Literally everything you do in the game (getting drunk, playing missions, shootouts, playing pool) will build more pieces of his character and you will fall in love with him. You will truly want to take care of the character you play as and see to it that he does well in the life the game pads out for him.
Then comes the big moment. You discover who betrayed you, Darko Brevic, and he is given to you bound and standing right in front of you. He reveals that he sold out the unit for a thousand dollars, Niko can't believe this but is called a hypocrite when Darko asks, 'And how much do you charge to take a life, Niko Bellic?' He then begs Niko to kill him, to free him from his demons. Roman asks Niko to walk away, reasoning that letting him live is a worse punishment than death.
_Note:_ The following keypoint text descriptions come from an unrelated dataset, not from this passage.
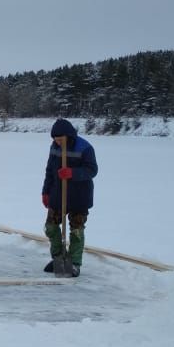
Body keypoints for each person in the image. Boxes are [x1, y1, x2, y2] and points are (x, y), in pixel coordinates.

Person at [41, 118, 98, 276]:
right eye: (55, 140)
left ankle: (74, 263)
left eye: (60, 139)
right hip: (58, 195)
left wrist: (72, 173)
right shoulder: (54, 148)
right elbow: (49, 171)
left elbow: (92, 170)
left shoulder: (85, 148)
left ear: (68, 136)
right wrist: (45, 191)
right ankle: (59, 258)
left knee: (76, 231)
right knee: (51, 227)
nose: (57, 142)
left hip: (80, 197)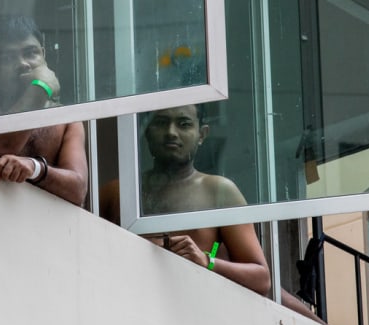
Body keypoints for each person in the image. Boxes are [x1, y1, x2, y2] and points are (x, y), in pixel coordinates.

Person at [100, 104, 271, 296]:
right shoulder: (117, 191)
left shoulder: (219, 191)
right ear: (146, 131)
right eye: (161, 123)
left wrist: (207, 261)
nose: (171, 132)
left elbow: (262, 278)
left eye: (184, 124)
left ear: (202, 134)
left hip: (195, 314)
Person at [0, 15, 88, 206]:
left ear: (44, 54)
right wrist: (41, 87)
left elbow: (78, 190)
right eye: (7, 57)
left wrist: (34, 167)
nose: (23, 63)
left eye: (31, 52)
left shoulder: (66, 119)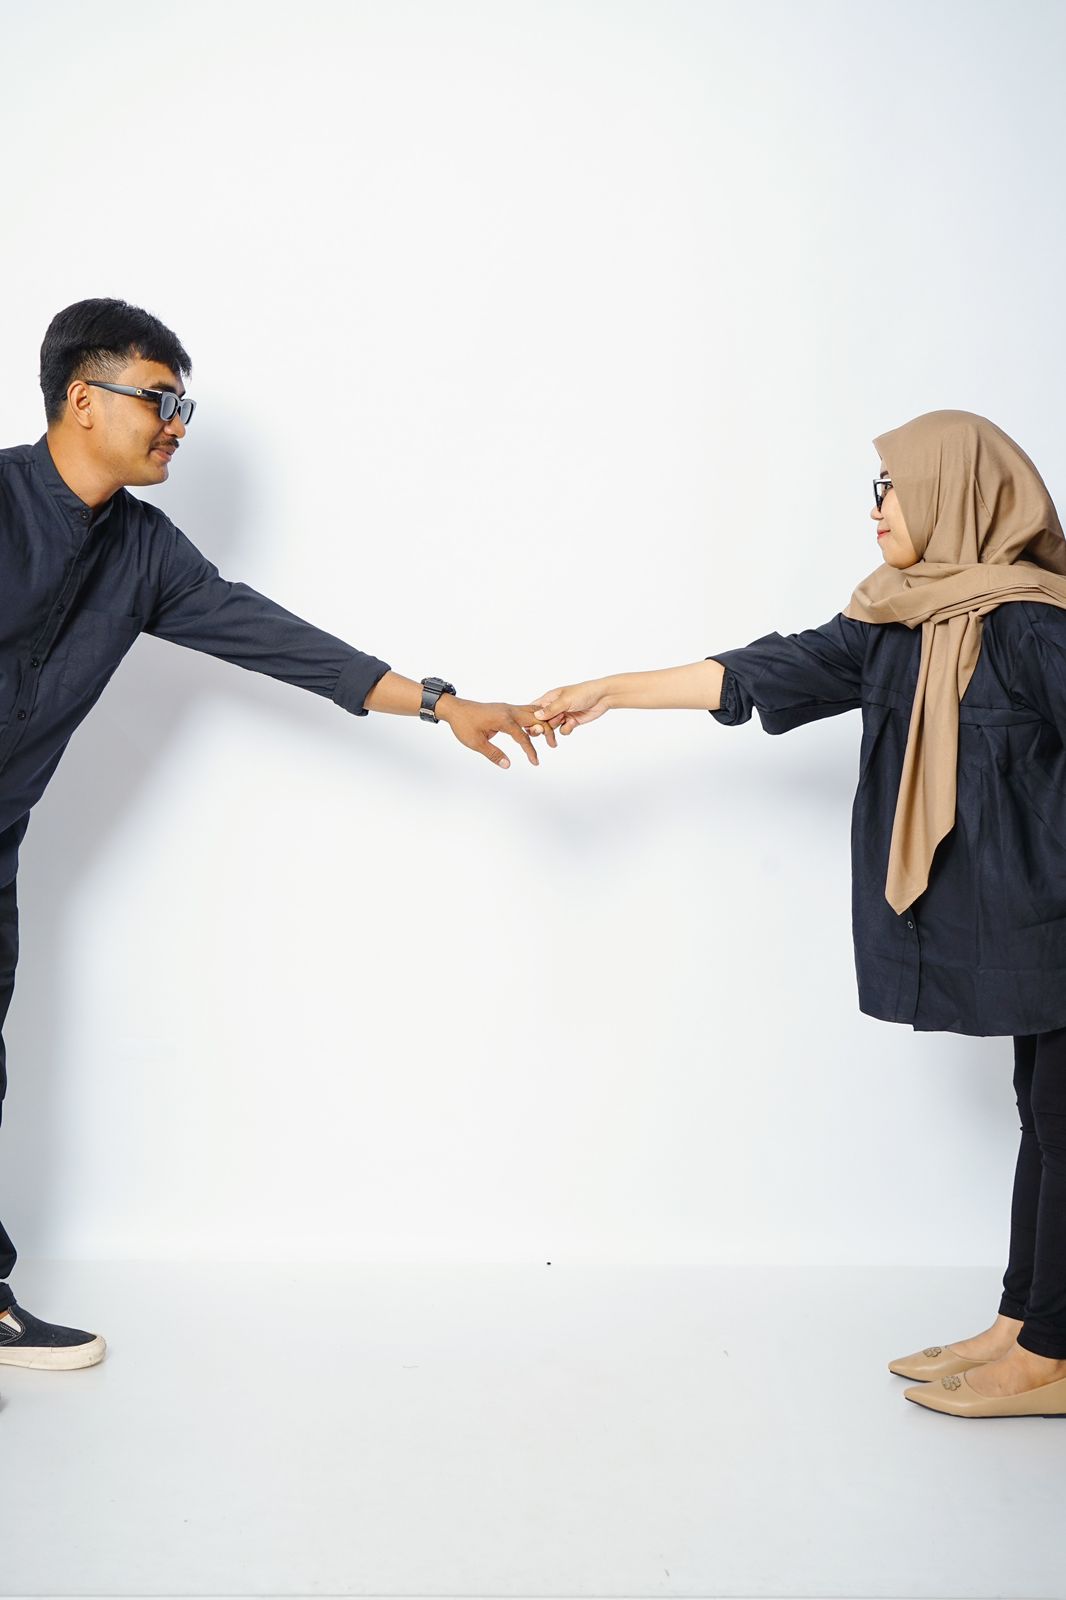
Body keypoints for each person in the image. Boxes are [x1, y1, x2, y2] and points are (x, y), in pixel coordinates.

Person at [0, 297, 550, 1371]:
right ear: (81, 398)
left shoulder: (145, 553)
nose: (176, 425)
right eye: (158, 399)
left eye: (183, 406)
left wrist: (441, 703)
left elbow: (273, 638)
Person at [527, 409, 1066, 1419]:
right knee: (1043, 1116)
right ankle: (1023, 1324)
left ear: (956, 493)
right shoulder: (897, 622)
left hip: (1056, 916)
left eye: (893, 487)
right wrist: (611, 690)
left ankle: (1053, 1355)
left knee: (1061, 1120)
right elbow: (759, 671)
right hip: (1030, 928)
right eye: (875, 490)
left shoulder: (1038, 626)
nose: (877, 509)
You are now given a choice, walk away or take your revenge? I did it. I pulled the trigger. Niko shoots him twelve times (once for each of his lost friends?) and then walks away. In the car ride home, Niko tells Roman that he doesn't feel any better. that he now simply feels empty. I failed Niko. I didn't give him what he wanted. And this time, I couldn't bring myself to reset because I had passed a really tough mission I didn't want to do again since the last time I had saved. I felt like I had let down an entirely fictional character made up of polygons and pixels. I had never had that happen before.
I'm sorry, cousin.
That level of connection between character and player is absolutely beautiful and very rare in the video game culture.
5. You Don't Win
So many video game developers are absolutely terrified of delivering a truly sad, dramatic ending. It is seen as alright to do in cinema because the cost of admission is cheaper for the consumer and it only requires a couple hours of your time. Whereas in video games, they can require anywhere from eight to forty plus hours of your time. It is figured that no one wants to invest that much time to see a sad ending.
Rockstar has shown that that is simply not true with Grand Theft Auto IV and continuing in Red Dead Redemption (I will probably be writing about that in the near future).
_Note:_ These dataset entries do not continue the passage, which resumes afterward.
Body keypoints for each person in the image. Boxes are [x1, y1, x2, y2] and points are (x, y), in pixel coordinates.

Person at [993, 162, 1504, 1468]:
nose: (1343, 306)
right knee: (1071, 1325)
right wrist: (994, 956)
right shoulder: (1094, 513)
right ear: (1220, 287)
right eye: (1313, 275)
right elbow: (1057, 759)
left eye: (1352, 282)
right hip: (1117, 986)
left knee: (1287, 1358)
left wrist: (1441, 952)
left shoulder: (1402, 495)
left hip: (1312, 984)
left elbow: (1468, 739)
In most Grand Theft Auto games, money eventually becomes a joke. In Vice City I finished with about 800 million dollars for fuck's sake. Grand Theft Auto IV is different. You will finish the game with more money than you or I could make in a year, sure. But you won't break a million bucks by the end of the game (especially if you choose the 'I actually have some morality left' choices). This isn't a 'rags to riches' story. This is a 'rags to doing alright' story.
On top of this, no matter what you do, someone close to you is going to die. In the end you can choose revenge which results in Niko's beloved Kate getting killed. Or you can choose to make a deal with the villain, which results in your cousin dying.
Him?
Or her?
Most cruelly, these choices make you think that that specific character won't get killed. It is your cousin that wants you to make the deal so that you can get a shitload of cash and help give Roman and his fiance a lavish honey moon. It is Kate who tells you not to go back on your morals and refuse the deal. So you go with what you feel is right and the person most represented by that ideal ends up dead. Holy shit!
"Kate, we have to go back!"
So you go on this final ride, get revenge on the ass that killed your cousin or beloved but that is it. You have some money and a few friends. But what did you really gain? What did you lose? Was it worth it? And, if you are anything like me, you will be pondering the decisions you made throughout the game over and over, long after the credits roll. Which to me, says that the developers did everything right and created a video game that truly transcends the ideas of what a video game is capable of as a medium for entertainment.